RECORDS PROVIDED
>>>>

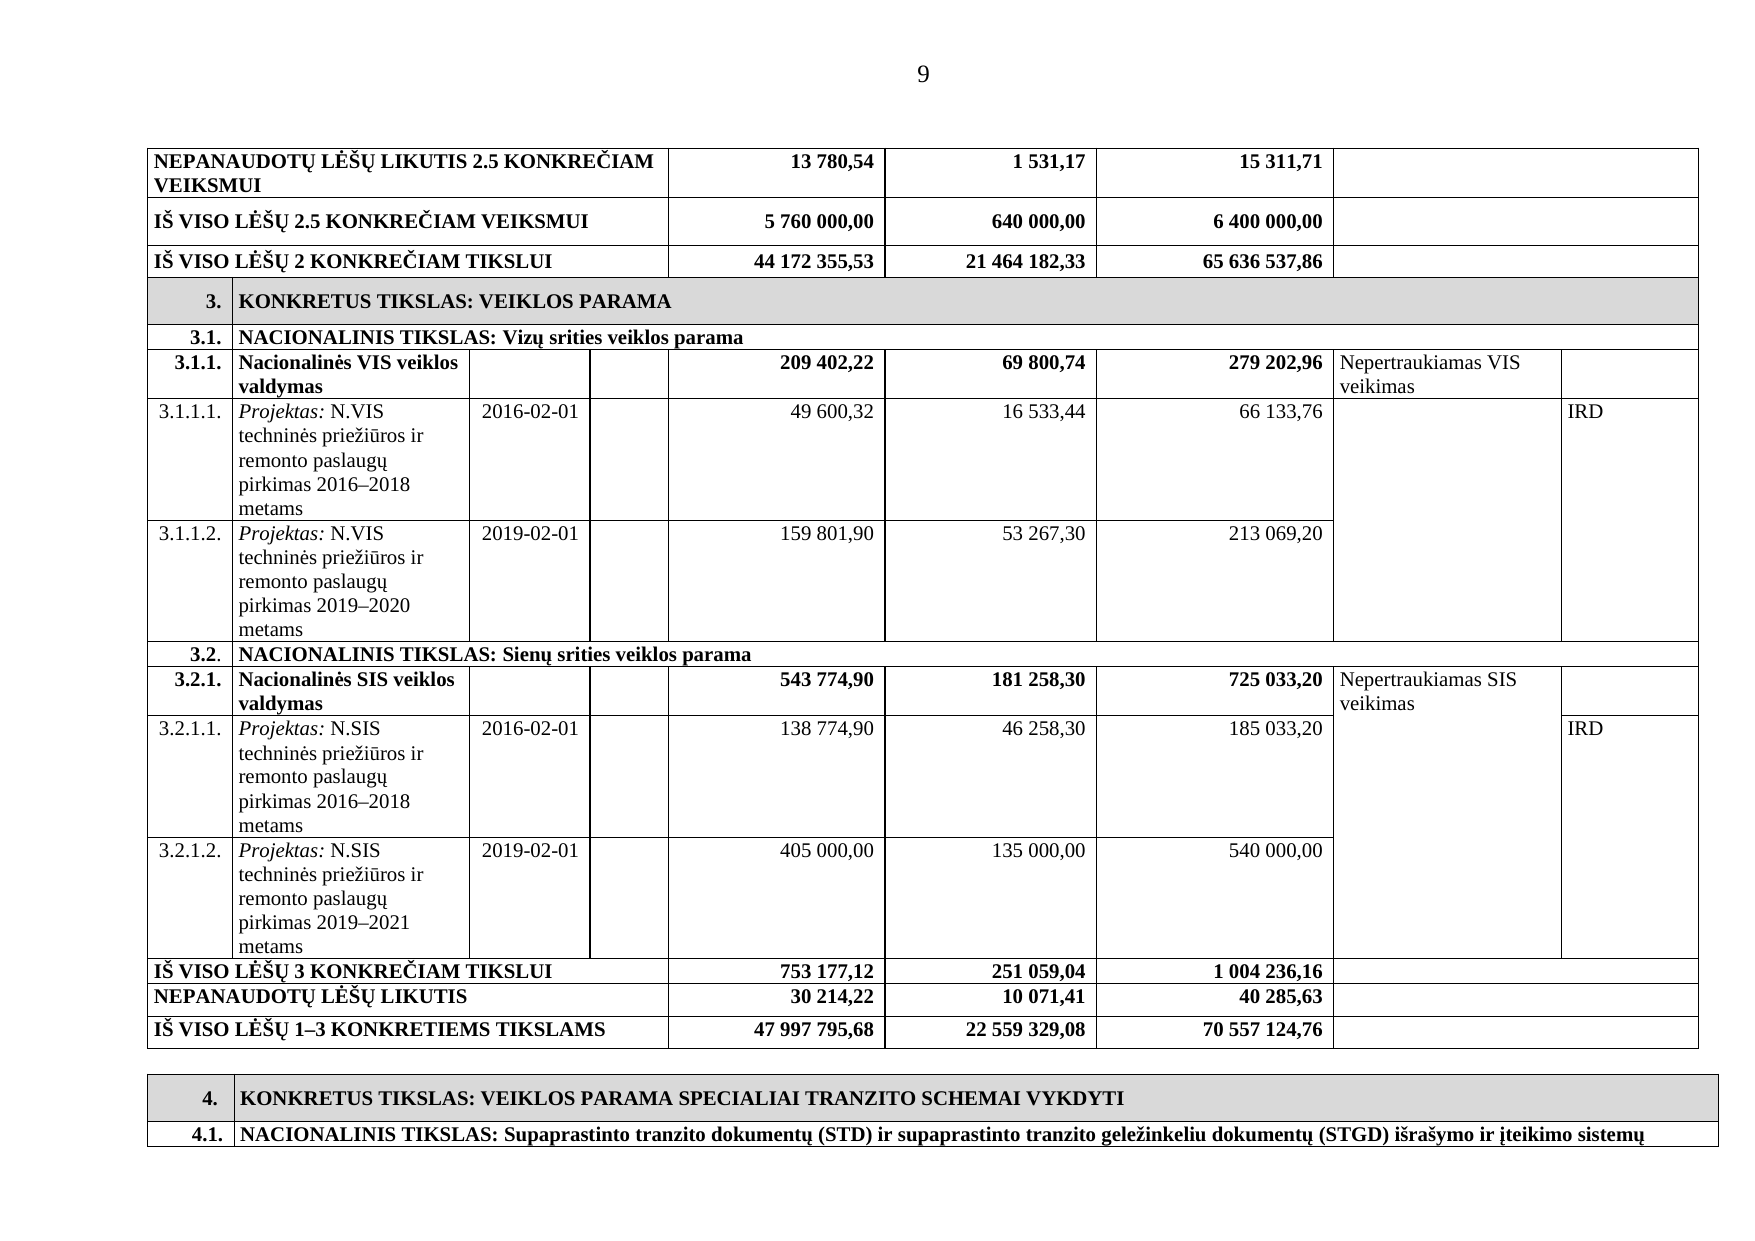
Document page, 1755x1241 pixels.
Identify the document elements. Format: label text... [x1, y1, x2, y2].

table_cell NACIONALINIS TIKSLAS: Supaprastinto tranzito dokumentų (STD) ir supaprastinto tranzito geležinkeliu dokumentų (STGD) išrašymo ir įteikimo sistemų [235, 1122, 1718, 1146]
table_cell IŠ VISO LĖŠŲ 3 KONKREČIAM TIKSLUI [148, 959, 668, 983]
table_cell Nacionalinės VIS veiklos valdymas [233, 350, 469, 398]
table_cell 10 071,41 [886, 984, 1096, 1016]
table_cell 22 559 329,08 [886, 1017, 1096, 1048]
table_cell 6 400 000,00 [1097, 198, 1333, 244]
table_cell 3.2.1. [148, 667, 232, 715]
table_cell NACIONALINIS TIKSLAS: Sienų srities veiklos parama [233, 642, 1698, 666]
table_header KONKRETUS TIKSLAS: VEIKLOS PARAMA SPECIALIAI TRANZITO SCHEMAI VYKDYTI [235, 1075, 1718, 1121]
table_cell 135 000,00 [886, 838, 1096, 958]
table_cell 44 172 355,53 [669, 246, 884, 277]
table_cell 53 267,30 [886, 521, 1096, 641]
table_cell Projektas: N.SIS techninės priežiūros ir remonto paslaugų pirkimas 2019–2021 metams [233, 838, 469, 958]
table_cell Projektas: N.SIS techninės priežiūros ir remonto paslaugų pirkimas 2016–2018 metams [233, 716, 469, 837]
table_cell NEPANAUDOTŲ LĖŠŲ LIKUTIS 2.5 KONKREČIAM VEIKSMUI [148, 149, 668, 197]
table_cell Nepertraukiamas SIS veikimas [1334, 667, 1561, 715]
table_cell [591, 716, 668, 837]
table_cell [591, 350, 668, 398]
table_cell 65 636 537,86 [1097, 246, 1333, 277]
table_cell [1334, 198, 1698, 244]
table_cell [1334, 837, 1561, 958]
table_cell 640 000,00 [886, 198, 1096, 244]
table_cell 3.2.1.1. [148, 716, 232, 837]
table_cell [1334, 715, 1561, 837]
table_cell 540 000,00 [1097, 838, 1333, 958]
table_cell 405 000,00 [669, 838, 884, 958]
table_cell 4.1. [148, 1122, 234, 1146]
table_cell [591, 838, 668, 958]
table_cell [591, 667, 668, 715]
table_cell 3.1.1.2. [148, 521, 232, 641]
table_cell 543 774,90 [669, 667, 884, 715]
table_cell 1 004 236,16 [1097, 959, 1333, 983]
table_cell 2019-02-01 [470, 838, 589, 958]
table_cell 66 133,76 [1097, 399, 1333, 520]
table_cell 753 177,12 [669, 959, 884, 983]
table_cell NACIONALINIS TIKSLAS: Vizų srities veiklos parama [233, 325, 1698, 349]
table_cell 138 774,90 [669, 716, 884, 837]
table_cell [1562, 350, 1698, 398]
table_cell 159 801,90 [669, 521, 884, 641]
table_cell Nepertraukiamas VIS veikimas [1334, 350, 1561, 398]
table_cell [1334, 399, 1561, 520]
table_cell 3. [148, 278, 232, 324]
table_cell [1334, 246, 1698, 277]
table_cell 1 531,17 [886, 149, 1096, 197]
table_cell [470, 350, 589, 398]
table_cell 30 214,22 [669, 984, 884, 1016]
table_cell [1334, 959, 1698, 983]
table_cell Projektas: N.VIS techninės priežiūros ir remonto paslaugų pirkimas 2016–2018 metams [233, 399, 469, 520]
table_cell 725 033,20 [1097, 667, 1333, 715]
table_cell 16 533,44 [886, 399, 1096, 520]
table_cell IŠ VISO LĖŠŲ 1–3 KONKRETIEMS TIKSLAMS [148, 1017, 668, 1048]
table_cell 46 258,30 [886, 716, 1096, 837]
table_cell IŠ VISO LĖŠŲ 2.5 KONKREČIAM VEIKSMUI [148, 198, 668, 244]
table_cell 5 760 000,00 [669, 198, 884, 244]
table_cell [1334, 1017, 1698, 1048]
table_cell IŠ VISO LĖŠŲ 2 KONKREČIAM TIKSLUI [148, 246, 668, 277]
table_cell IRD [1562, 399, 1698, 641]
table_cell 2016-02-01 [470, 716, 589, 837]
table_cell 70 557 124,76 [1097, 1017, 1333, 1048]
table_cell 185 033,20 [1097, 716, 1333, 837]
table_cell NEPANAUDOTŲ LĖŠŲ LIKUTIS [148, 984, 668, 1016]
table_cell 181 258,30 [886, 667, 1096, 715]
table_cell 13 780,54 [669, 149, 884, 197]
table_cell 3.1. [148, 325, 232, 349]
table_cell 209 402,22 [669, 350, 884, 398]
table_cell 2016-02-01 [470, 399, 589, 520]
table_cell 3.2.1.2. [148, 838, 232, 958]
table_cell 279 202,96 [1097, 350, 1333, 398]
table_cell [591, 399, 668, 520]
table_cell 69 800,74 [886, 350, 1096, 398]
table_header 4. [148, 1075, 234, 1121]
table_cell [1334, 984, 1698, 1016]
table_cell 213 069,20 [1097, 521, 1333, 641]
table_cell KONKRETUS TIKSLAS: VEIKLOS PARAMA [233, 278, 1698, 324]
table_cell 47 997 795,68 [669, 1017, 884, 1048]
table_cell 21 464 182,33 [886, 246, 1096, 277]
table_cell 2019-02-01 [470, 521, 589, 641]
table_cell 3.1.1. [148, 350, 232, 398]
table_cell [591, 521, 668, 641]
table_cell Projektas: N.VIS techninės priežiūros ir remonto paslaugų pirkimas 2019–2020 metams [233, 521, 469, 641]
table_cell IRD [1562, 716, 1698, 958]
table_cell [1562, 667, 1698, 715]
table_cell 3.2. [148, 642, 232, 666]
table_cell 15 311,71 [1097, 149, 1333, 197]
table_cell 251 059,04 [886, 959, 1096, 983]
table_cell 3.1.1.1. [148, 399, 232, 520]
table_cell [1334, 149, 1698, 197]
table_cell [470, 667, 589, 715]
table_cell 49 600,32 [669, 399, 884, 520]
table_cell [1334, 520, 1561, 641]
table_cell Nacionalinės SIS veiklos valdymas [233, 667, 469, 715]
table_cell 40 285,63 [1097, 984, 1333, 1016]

<<<<
>>>>

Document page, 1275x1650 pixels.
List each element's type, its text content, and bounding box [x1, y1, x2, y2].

<<<<
>>>>

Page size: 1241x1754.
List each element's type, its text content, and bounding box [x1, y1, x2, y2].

<<<<

Gather every line in the items above that contains the string "TIKSLUI", and copy each of those lines in full.

table_cell IŠ VISO LĖŠŲ 3 KONKREČIAM TIKSLUI [148, 959, 668, 983]
table_cell IŠ VISO LĖŠŲ 2 KONKREČIAM TIKSLUI [148, 246, 668, 277]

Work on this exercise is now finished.